Within educational research, the over-disciplining of Black

and Brown students is most often presented as a problem located

within pathologized or misunderstood communities. That is,

theories and proposed solutions tend toward those that ask how

we can make students of color more suited to US educational

standards rather than questioning the racist roots of those

standards. This dissertation takes as a provocation this

“discipline gap,” in exploring a thus far unconsidered stance

and asking how white women (the majority of US teachers) have

historically understood their roles in the disciplining of

nonwhite student bodies, and how and why their role has been

constructed over time and space in service to the white colonial

State. Toward this end, I take a genealogical approach in making

sense of a contemporary phenomenon by asking, “How and why has

the persona of the benevolent white female teacher been put into

discourse during the foundational period in public schools’
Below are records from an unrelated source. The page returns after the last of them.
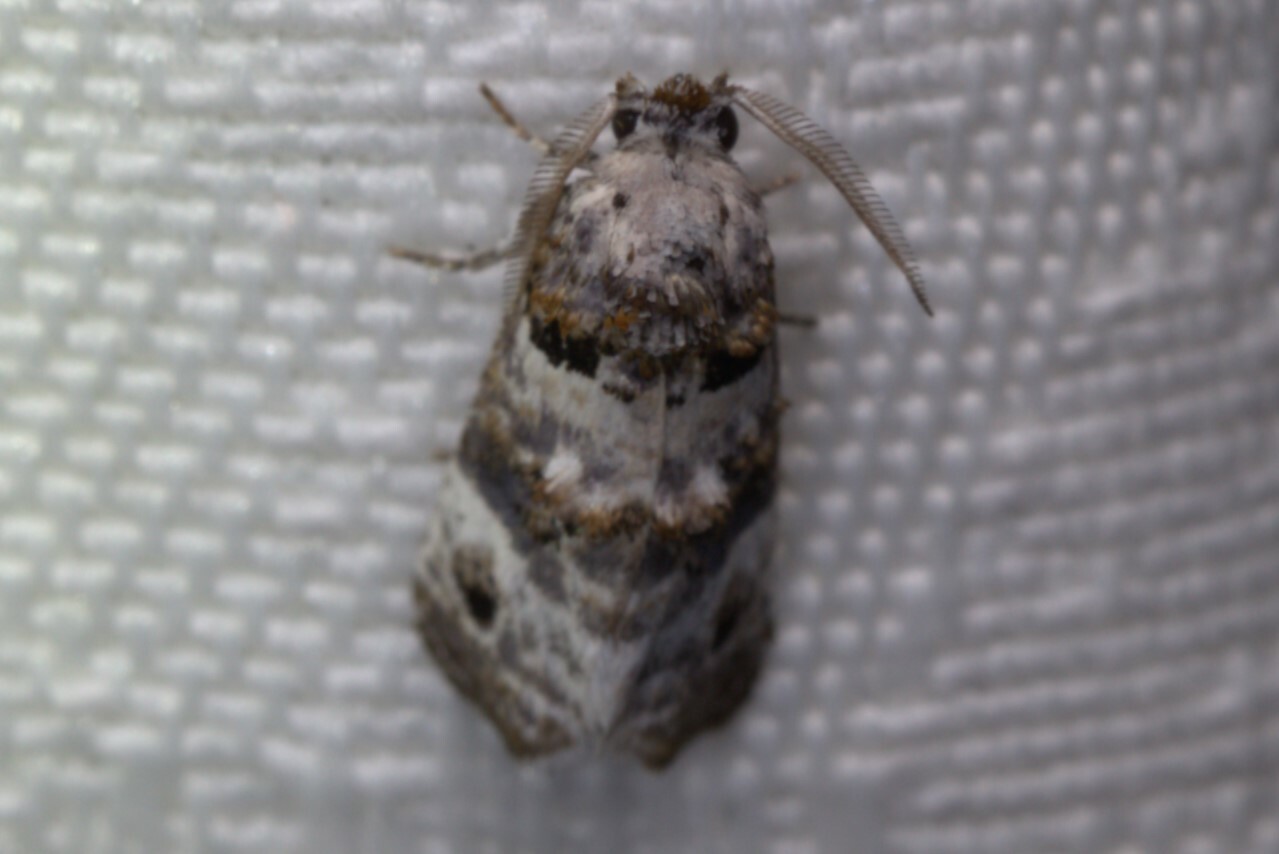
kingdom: Animalia
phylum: Arthropoda
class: Insecta
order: Lepidoptera
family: Cossidae
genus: Charmoses
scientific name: Charmoses dumigani
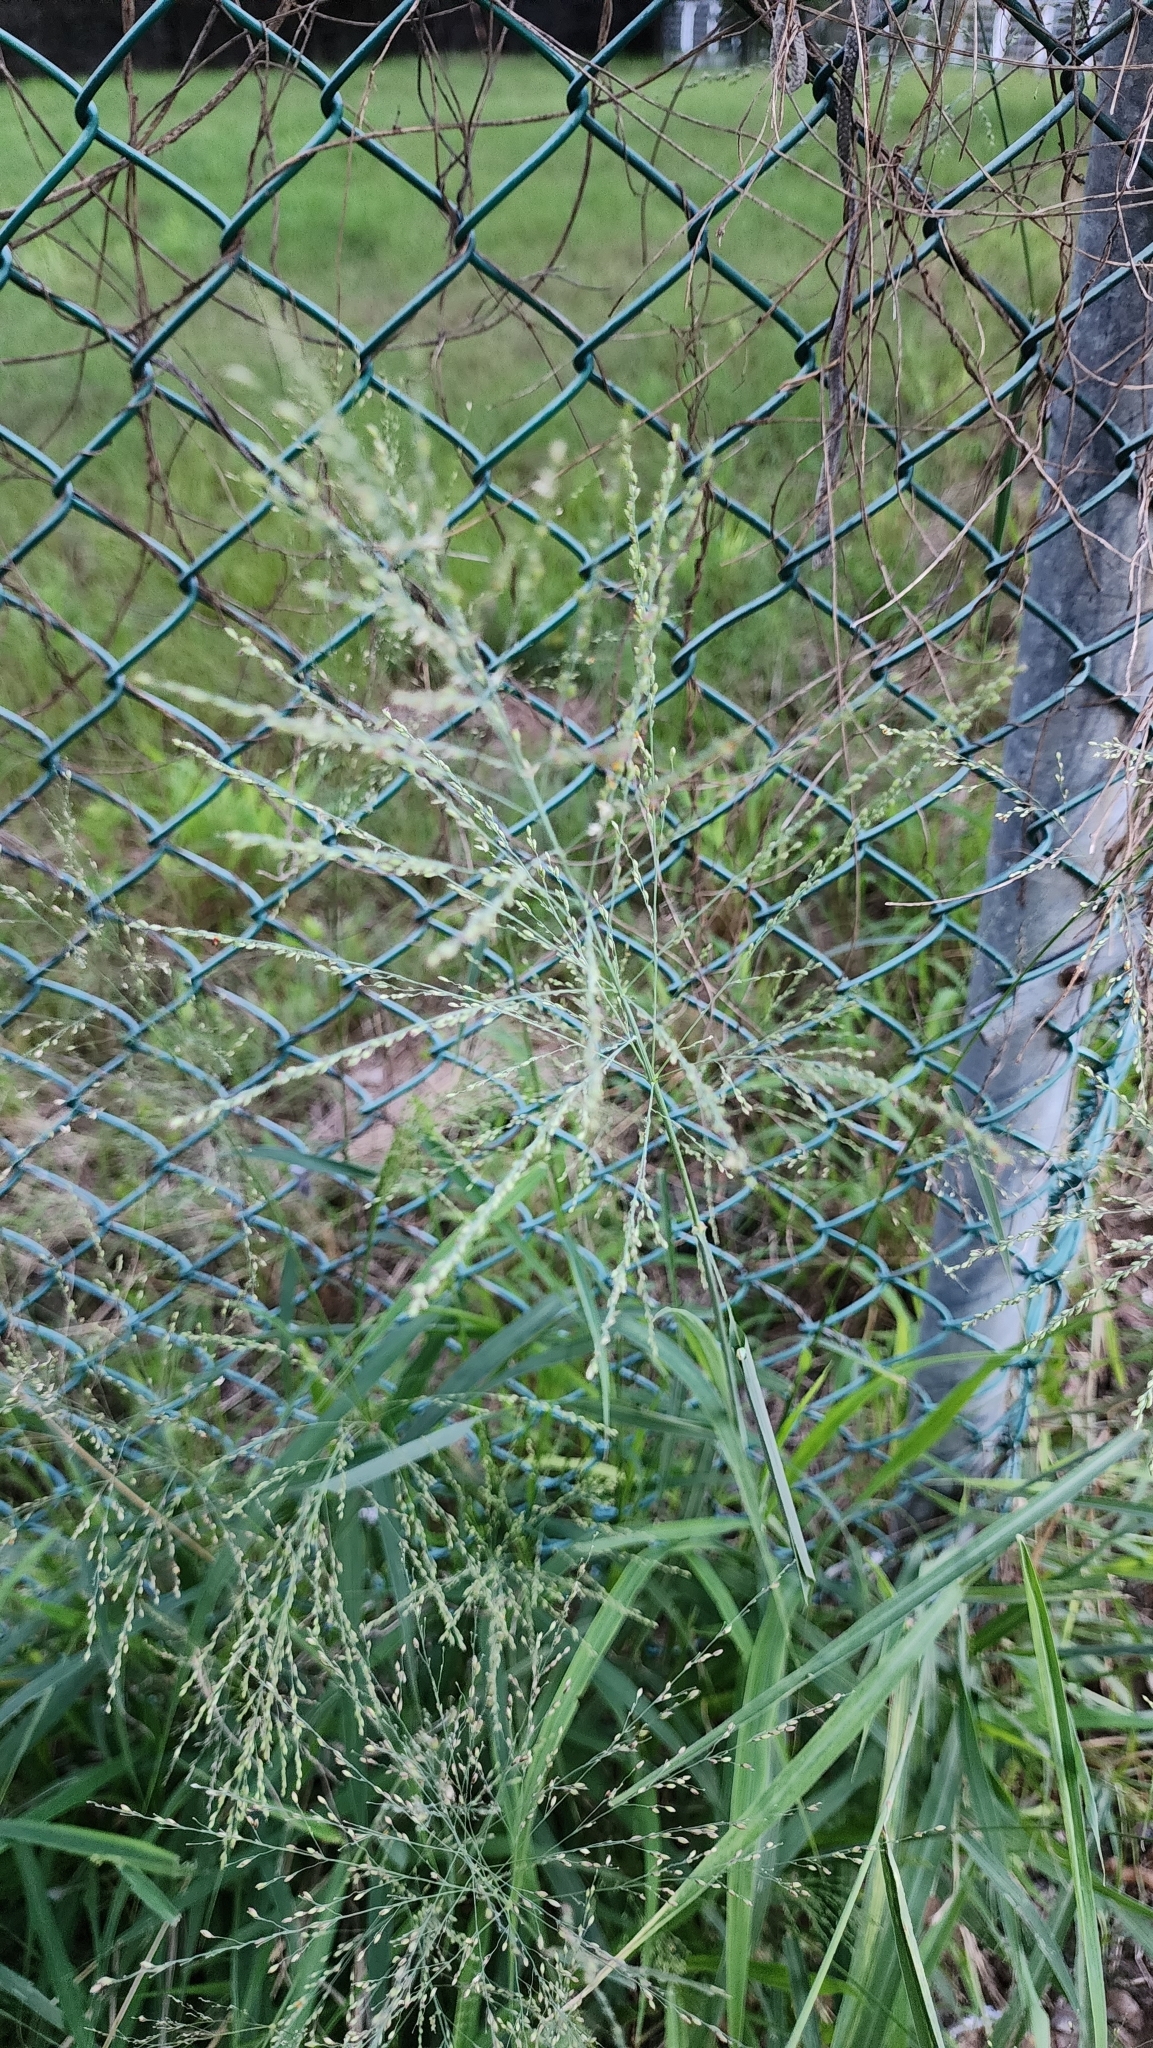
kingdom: Plantae
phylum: Tracheophyta
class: Liliopsida
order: Poales
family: Poaceae
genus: Megathyrsus
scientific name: Megathyrsus maximus
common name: Guineagrass
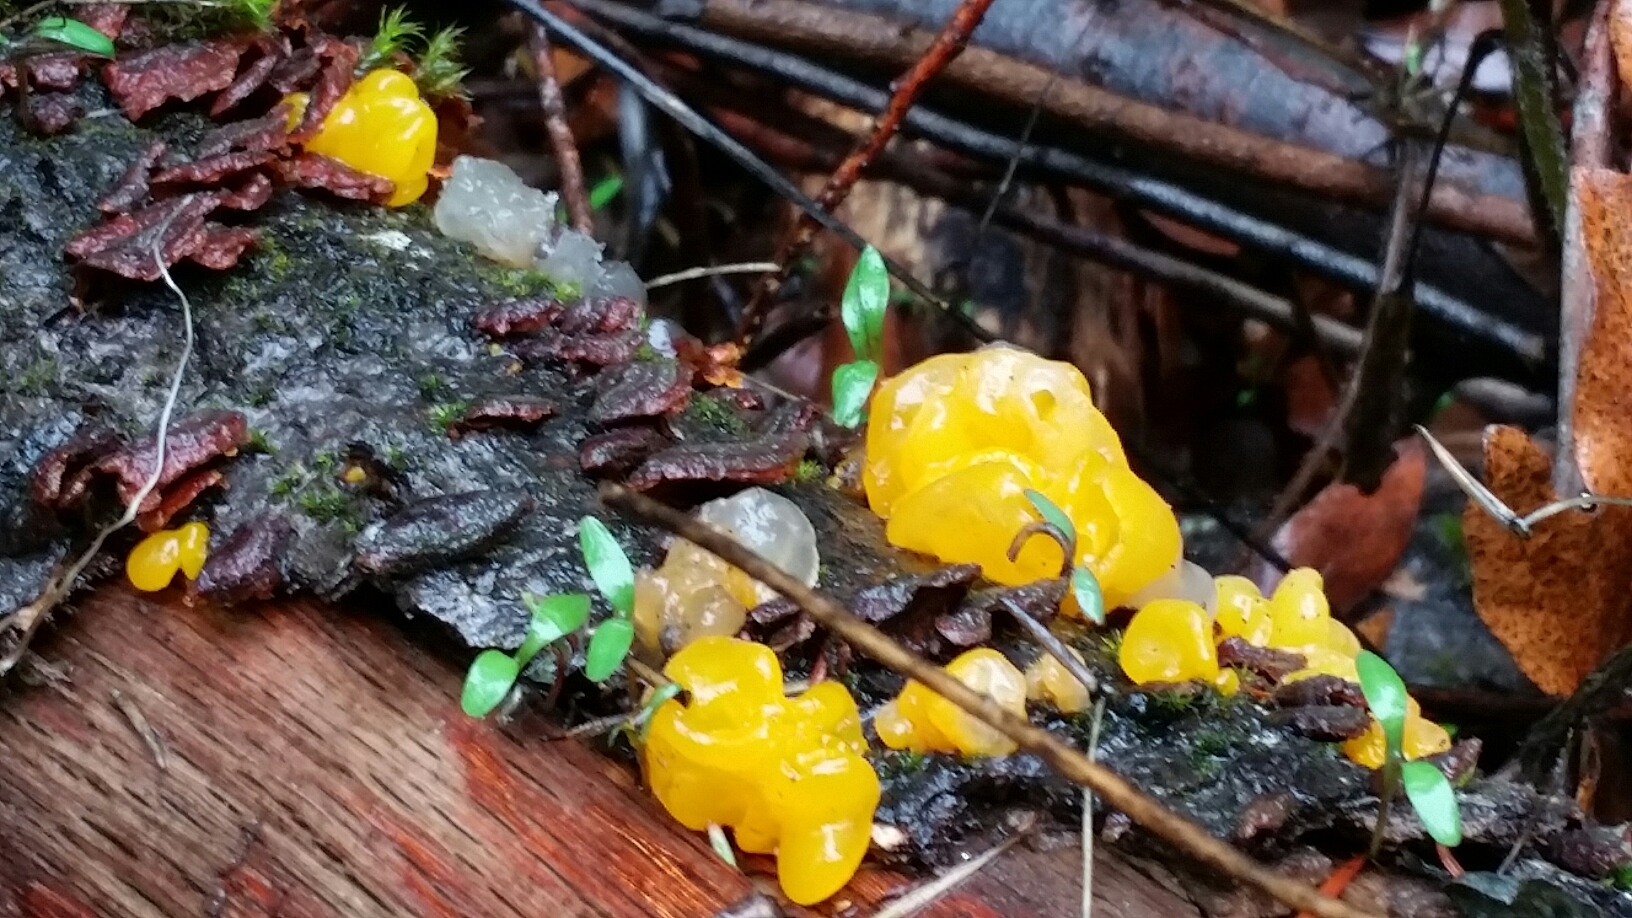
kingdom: Fungi
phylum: Basidiomycota
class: Tremellomycetes
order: Tremellales
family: Naemateliaceae
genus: Naematelia
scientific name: Naematelia aurantia
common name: Golden ear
history, and how has it been reproduced over time, specifically

in relation to students of color?” With this perspective, my

project helps to fill a much-overlooked void in the contemporary

conversation on raced and gendered student-teacher interactions

in schools.

This project employs two main methodologies: (1) close

readings informed by literary theory, and (2) Foucauldian

discourse analysis, which I use in constructing a genealogy of

heroic white womanhood (what I am calling “benevolent

whiteness”). Using these methods I analyze the archival writings

of and about white missionary women in the 19th century to

explain how the collective acceptance of and participation in

the discursive construction of heroic white womanhood has been

the normative underpinnings of US educational and disciplinary

practice for nearly two hundred years. Toward this end, this

project serves to refocus whiteness within current debates on

the over-disciplining of students of color toward a historical

and structural analysis with a goal of understanding, refusing,

and reimagining the roles of white female teachers.